Dataset content ->
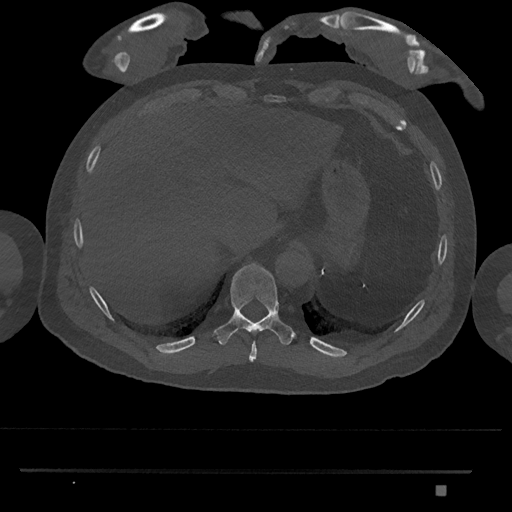
CT including the spine, one axial slice; slice 1006 of 1134 in the series (ordered by position); reconstruction kernel Br40s/3; 120 kVp; bone window (W 1800 / L 400 HU); 0.5 mm slice thickness; 512 × 512 image matrix, field of view 429 × 429 mm. Patient: male, 65 years. Case-level facts recorded for this patient, not image findings: primary cancer: prostate.
Outlined on this slice (semi-automatically segmented with operator editing):
- T10 vertebra: bounding box [x1, y1, x2, y2] px = [214, 263, 295, 345]
- T9 vertebra: [248, 341, 257, 362]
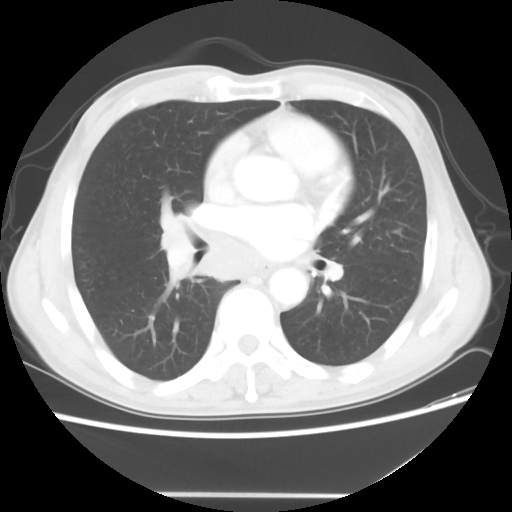
Chest CT, one axial slice; slice 26 of 56 in the series (ordered by position); lung window (W 1500 / L -600 HU); 5 mm slice thickness; 512 × 512 image matrix, field of view 344 × 344 mm. Patient: male, 65 years. From the clinical record (not read from this slice): clinical TNM (as recorded): T1c N3 M0.
Annotated regions visible in this slice (bounding box drawn by a radiologist):
- lung tumour (recorded histology: small cell carcinoma): bounding box [x1, y1, x2, y2] px = [157, 200, 261, 283]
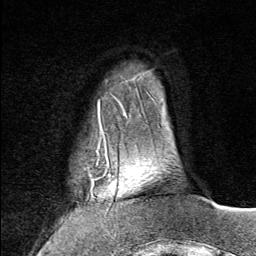
Breast MRI (dynamic contrast-enhanced), one axial slice. Position 16 of 80 along the scan axis. Cropped to one breast. Dynamic contrast-enhanced series, time point 2 of 9 at this slice position (early post-contrast). 1.5 T. TE 1.8 ms, TR 4.3 ms. 2 mm slice thickness. 256 × 256 image matrix. Female patient.
Outlined on this slice (semi-automatic segmentation, software-assisted and operator-edited):
- enhancing-tissue mask used for the functional tumour volume (all voxels passing the contrast-enhancement thresholds inside the analysis volume; usually the tumour): bounding box <80,143,113,208> (left, top, right, bottom; pixels)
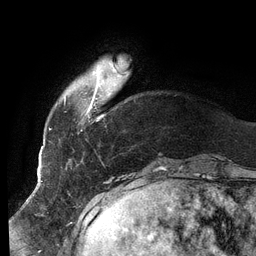
Breast MRI (dynamic contrast-enhanced), one axial slice. Slice 19 of 134 in the series (ordered by position). Cropped to one breast. Dynamic contrast-enhanced series, time point 2 of 6 at this slice position (early post-contrast). 3 T. TE 2.7 ms, TR 6.5 ms. 1.2 mm slice thickness. 256 × 256 image matrix. Female patient.
Annotated regions visible in this slice (semi-automatic segmentation, software-assisted and operator-edited):
- enhancing-tissue mask used for the functional tumour volume (all voxels passing the contrast-enhancement thresholds inside the analysis volume; usually the tumour): bounding box <64,62,127,117> (left, top, right, bottom; pixels)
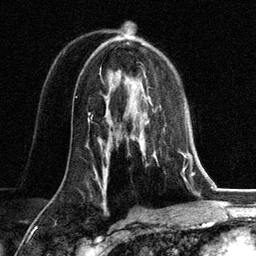
Breast MRI, one axial slice. Slice 78 of 134 in the series (ordered by position). Cropped to one breast. Dynamic contrast-enhanced series, time point 2 of 6 at this slice position (early post-contrast). 3 T. TE 2.8 ms, TR 7.3 ms. 256 × 256 image matrix. Female patient.
Outlined on this slice (semi-automatically segmented with operator editing):
- enhancing-tissue mask used for the functional tumour volume (all voxels passing the contrast-enhancement thresholds inside the analysis volume; usually the tumour): bounding box (x1, y1, x2, y2) in pixels: (147, 91, 186, 160)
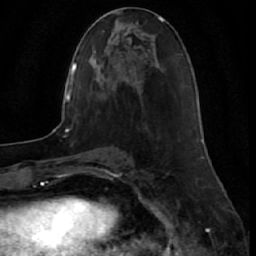
Breast MRI (dynamic contrast-enhanced), one axial slice. Position 18 of 64 along the scan axis. Cropped to one breast. Dynamic contrast-enhanced series, time point 2 of 7 at this slice position (early post-contrast). 1.5 T. TE 2.6 ms, TR 5.7 ms. 2.5 mm slice thickness. 256 × 256 image matrix, field of view 160 × 160 mm. Female patient.
Annotated regions visible in this slice (semi-automatic segmentation, software-assisted and operator-edited):
- enhancing-tissue mask used for the functional tumour volume (all voxels passing the contrast-enhancement thresholds inside the analysis volume; usually the tumour): bounding box [x1, y1, x2, y2] px = [202, 139, 204, 144]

Directions for this task ->
In the entries above, the lines from the one bearing "Chest CT, one" up to and including the one bearing "Annotated regions visible in this slice (bounding" should be transcribed exactly; no other line is wanted.

Worked solution ->
Chest CT, one axial slice; slice 26 of 56 in the series (ordered by position); lung window (W 1500 / L -600 HU); 5 mm slice thickness; 512 × 512 image matrix, field of view 344 × 344 mm. Patient: male, 65 years. From the clinical record (not read from this slice): clinical TNM (as recorded): T1c N3 M0.
Annotated regions visible in this slice (bounding box drawn by a radiologist):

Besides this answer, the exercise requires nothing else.